I installed the Disk Usage app, and it showed me that there was 7.5GB taken up in the System Data directory. Unfortunately this is a protected directory and there is no way to see what is in there without the device being rooted. I wasn’t sure if I wanted to do that initially as the process is not as 1-Click as most of the devices I have rooted recently. I decided to hard reset the tablet instead and see what happened. After a couple of weeks of normal use the device was full again and the same directory was showing as having a large amount of data, so this time I took the plunge to discover what the problem was.
To root the device there is an excellent guide on the Modaco forums which I suggest you use. What I will document here is the issues I had following that guide and what I did after successfully rooting the tablet.
The main issue was because my desktop is running Windows 8.1 which causes problems with drivers for the device. It probably doesn’t help that I have installed various different drivers for phones over the last couple of years that is just confusing everything.
I found an updated post within the forum thread which had instructions for how to install if there are driver problems.
How do you know if you have driver problems? If you open up Device Manager and see a device labeled as below, that is a pretty good indication something is wrong:
The solution from the above post is to install PdaNet, which I already had installed, all I needed to do was install the correct drivers, right-click on the device, select Update Driver, then use the manual option to choose from a list:
With the correct driver installed you should see:
You should now be able to start the rooting guide and restart the tablet in bootloader mode, at which point you will need to reinstall the drivers for Android Bootloader to allow the Fastboot commands to work:
Which should then give you the following in Device Manager:
From here on you can just follow the rooting tutorial and everything ‘should’ be fine.
Once I had this done I was able to run Disk Usage on the data partition and it showed me that one file was taking up all of the space: IntelCPHS.log.
A quick Google search turned up…..nothing.

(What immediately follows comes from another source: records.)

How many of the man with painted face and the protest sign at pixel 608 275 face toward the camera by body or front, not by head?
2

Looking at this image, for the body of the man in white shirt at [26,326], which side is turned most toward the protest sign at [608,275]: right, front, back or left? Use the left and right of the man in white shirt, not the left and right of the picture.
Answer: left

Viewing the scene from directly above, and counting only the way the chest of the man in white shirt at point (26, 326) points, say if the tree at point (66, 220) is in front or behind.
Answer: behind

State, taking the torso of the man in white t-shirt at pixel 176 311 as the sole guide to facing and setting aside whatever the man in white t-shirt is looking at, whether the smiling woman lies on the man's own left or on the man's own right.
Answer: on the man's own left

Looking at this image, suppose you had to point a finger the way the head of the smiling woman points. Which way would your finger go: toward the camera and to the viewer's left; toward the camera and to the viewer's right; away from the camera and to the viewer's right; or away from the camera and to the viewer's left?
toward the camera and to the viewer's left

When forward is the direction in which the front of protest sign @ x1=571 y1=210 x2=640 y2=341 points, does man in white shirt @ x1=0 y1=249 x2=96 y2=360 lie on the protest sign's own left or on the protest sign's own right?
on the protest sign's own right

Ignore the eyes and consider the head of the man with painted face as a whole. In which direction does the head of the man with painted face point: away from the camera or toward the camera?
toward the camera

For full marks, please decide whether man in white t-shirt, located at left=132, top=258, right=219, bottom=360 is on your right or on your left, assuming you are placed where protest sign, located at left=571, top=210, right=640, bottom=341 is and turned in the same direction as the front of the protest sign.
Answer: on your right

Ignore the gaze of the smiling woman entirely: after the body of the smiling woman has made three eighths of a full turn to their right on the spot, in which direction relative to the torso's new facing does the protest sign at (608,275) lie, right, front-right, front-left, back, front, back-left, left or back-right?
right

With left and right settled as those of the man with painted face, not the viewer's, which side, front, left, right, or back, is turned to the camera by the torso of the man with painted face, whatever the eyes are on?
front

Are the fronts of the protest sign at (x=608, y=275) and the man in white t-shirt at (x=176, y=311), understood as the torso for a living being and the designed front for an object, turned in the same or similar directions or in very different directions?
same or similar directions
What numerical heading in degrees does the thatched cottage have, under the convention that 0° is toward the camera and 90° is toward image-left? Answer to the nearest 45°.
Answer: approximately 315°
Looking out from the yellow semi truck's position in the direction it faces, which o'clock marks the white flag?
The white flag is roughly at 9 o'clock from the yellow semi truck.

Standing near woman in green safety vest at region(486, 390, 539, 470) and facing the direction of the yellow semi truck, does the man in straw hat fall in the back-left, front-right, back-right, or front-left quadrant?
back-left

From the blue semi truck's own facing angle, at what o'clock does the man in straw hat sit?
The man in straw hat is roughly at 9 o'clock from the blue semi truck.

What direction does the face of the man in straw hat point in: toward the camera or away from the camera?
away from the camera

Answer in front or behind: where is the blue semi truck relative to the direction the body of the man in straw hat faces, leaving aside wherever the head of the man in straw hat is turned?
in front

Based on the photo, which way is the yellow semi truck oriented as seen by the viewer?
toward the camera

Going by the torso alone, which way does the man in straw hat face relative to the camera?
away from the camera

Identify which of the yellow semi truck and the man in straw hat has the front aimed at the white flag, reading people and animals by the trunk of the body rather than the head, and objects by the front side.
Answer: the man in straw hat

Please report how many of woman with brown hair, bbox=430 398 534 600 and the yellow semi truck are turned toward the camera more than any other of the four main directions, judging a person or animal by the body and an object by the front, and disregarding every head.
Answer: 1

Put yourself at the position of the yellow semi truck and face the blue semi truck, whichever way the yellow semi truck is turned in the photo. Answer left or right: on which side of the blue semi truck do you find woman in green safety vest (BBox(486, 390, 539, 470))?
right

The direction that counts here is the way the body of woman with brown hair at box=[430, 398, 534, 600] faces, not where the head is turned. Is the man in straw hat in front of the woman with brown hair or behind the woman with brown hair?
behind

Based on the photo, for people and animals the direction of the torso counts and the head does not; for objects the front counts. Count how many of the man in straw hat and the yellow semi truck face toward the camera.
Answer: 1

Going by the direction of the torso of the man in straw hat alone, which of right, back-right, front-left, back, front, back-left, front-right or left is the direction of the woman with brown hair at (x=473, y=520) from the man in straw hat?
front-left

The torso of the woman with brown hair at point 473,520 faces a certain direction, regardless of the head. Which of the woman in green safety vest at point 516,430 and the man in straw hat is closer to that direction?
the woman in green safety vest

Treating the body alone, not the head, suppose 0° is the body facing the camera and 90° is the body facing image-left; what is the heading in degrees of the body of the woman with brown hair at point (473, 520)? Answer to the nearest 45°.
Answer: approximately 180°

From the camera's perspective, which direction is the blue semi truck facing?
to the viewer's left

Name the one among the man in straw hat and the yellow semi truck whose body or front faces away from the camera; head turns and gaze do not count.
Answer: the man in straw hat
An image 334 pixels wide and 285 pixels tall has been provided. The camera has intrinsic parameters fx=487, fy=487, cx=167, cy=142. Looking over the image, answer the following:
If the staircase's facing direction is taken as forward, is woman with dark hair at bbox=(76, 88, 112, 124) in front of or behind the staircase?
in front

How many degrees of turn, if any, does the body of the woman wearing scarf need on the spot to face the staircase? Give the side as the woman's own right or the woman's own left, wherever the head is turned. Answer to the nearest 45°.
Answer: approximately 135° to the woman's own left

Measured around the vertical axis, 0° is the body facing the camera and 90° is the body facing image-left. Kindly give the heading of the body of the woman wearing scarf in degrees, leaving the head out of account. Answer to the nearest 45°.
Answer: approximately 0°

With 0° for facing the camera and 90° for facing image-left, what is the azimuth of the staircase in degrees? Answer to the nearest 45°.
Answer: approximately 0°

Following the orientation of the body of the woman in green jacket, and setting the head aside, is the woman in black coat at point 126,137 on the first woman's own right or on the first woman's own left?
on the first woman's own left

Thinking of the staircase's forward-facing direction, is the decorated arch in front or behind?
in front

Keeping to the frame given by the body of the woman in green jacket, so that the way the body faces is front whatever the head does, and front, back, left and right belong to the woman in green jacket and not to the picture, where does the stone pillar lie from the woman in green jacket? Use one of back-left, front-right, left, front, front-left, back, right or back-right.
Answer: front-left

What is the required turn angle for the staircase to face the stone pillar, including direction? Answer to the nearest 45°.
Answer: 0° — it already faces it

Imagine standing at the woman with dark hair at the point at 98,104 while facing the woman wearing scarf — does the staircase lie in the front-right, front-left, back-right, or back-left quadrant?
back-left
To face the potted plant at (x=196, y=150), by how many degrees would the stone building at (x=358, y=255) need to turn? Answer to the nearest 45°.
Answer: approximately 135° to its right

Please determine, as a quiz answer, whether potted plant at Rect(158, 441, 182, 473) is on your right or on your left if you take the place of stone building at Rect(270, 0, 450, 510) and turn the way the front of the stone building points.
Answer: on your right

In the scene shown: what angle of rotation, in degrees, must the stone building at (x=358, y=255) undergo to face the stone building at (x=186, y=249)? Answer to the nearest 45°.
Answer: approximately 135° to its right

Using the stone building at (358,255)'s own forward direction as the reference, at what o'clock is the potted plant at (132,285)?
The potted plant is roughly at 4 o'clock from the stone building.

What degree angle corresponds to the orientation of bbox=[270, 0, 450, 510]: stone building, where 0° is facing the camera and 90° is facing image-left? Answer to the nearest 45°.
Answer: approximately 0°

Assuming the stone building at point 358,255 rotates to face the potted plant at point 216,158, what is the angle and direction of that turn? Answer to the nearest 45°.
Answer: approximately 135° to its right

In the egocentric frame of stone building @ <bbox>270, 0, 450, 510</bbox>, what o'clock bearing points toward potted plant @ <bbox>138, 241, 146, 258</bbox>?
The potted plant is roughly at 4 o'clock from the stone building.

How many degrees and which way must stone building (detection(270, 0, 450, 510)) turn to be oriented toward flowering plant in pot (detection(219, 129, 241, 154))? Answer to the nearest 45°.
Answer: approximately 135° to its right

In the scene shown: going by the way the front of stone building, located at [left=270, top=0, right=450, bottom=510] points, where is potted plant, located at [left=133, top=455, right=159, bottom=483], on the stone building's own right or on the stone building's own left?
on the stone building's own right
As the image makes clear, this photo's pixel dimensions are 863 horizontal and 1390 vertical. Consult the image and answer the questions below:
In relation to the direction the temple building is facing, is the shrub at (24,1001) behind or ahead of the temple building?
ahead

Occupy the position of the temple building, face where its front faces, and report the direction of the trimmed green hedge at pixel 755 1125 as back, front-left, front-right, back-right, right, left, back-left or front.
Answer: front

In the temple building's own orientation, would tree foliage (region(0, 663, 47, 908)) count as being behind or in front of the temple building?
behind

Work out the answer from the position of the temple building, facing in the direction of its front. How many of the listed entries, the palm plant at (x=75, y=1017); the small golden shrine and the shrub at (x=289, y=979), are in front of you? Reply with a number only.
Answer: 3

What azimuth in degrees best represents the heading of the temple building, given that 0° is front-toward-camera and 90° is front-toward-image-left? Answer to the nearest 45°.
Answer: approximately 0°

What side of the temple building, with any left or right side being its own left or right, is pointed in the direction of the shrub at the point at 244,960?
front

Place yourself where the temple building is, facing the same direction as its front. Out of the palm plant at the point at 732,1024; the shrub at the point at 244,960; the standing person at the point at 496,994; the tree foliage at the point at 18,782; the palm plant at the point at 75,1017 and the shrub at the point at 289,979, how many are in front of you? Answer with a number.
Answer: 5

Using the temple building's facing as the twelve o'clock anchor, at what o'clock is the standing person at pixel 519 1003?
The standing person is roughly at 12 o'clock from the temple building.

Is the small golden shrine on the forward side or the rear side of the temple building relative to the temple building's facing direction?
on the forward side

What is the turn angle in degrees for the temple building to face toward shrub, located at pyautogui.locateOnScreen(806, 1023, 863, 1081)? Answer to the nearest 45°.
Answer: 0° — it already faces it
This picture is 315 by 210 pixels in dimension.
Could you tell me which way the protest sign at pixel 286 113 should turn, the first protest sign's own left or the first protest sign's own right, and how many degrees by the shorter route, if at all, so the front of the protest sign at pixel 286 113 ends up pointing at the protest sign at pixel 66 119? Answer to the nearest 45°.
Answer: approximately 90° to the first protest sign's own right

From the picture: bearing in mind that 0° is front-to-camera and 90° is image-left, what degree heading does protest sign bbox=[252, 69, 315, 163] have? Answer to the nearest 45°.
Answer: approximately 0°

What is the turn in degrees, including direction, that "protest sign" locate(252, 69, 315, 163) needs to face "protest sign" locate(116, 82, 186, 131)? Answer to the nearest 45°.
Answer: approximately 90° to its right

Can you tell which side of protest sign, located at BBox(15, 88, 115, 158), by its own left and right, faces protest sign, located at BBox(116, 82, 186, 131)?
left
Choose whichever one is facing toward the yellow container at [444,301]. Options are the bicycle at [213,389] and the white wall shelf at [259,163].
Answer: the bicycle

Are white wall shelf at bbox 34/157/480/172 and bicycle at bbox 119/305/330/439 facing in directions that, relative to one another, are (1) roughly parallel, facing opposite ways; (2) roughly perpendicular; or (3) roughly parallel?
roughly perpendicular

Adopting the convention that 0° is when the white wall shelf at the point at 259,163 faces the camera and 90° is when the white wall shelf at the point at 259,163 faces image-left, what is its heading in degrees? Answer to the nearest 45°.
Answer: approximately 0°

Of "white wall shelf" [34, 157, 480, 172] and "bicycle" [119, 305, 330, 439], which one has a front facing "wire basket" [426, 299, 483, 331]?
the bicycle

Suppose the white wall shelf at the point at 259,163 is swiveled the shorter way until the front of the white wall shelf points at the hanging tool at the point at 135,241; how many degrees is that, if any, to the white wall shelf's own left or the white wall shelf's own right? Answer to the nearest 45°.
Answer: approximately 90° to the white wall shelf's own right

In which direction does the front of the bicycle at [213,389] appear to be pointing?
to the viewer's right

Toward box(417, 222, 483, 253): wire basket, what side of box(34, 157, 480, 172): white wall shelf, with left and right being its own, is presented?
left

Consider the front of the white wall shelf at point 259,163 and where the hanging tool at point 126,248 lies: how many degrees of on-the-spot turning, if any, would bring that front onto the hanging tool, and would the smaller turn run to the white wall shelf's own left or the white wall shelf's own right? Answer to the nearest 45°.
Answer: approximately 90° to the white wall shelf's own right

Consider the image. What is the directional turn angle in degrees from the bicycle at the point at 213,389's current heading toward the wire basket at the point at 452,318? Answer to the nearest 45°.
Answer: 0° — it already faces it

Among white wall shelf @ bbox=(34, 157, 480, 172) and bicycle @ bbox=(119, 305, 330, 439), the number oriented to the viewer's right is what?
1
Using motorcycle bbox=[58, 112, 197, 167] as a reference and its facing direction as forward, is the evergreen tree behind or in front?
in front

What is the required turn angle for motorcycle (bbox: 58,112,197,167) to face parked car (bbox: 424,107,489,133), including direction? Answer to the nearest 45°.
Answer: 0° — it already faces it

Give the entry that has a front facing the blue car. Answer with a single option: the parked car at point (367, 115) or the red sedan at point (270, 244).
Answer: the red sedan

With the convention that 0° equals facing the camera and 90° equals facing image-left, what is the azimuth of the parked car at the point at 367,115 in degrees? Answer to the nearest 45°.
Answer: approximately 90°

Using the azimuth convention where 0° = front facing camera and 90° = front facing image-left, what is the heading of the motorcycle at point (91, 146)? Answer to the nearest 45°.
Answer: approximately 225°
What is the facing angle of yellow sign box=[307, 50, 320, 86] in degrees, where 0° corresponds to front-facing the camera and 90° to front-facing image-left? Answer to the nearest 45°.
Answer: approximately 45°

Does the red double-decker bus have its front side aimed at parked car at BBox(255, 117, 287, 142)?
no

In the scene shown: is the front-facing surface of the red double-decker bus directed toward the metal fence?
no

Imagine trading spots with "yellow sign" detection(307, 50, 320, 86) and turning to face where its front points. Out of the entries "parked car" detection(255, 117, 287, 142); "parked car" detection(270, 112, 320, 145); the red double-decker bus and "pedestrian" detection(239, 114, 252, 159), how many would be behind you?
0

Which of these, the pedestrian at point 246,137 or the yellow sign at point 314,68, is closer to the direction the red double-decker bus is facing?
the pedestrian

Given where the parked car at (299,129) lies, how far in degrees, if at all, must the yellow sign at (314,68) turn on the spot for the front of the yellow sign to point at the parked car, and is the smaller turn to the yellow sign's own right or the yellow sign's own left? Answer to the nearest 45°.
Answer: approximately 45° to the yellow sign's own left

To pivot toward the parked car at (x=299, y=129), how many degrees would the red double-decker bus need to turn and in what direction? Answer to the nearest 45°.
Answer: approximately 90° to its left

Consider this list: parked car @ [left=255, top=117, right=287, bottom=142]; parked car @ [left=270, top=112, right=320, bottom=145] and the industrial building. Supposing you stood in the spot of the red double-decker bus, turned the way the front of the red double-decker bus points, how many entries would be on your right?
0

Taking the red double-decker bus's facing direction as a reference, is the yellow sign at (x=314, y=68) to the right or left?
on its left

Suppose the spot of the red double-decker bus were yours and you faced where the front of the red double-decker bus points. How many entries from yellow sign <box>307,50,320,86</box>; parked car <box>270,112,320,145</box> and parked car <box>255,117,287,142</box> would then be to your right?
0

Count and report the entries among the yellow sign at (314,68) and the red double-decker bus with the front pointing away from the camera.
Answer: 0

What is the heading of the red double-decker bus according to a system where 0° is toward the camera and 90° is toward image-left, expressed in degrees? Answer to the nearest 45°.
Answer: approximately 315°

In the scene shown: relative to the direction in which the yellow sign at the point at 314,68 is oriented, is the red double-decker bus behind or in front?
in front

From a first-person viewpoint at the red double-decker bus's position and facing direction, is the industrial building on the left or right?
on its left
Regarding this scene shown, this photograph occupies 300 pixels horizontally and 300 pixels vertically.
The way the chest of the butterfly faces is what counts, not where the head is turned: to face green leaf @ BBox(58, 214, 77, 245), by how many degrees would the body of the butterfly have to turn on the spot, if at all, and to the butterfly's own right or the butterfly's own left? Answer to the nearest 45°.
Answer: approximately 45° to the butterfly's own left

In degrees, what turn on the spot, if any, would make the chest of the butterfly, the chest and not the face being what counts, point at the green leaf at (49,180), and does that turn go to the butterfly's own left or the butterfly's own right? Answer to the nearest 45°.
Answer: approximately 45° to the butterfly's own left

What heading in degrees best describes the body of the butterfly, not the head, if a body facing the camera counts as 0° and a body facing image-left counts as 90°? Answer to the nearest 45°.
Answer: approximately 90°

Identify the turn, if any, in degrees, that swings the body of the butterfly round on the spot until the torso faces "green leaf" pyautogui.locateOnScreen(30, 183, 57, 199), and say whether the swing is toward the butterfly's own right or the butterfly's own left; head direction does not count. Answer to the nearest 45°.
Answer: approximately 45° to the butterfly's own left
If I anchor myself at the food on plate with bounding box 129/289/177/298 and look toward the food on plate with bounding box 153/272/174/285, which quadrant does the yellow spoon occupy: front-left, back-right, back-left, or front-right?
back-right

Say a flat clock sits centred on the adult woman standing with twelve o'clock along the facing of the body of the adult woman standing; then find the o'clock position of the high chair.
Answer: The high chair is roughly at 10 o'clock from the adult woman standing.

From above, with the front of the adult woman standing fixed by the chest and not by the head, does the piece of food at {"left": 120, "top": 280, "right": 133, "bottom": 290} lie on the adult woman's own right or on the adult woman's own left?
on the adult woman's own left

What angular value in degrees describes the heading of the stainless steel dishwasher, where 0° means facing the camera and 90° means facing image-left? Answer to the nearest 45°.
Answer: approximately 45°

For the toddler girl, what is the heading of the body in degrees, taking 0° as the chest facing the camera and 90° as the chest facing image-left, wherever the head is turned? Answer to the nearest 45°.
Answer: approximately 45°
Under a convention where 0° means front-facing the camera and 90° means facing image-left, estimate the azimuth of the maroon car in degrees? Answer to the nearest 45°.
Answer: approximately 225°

I seemed to be the only person that had this file on an Android device. As the file was so huge there was no way to open it and find out what was in it, all I could do was to try and delete it. Disk Usage has a delete function, but it wouldn’t work. I couldn’t get ES File Explorer to delete it either. I installed a couple of terminal emulators and they weren’t any help either.
The only way I could find to make it work was to use adb to enter an interactive shell using the following commands (if you are using the tools from the rooting thread then use “adb-windows shell” for the first command, the remainder should be the same):
su (Check hudl screen for SuperSu message to grant permissions)
rm -F IntelCPHS.log
The file was removed and I had all my space back!
After a reboot I found the file had recreated itself, and was 253MB, but it has remained that size now for the last couple of weeks, but I will keep an eye on it.
The one problem with resolving the issue this way is that I am fixing the effect, not the cause. I still don’t know what caused the file to grow so large. I am hoping that in the future if I notice it growing I can pull it off of the device and take a look to see what it is filling up with.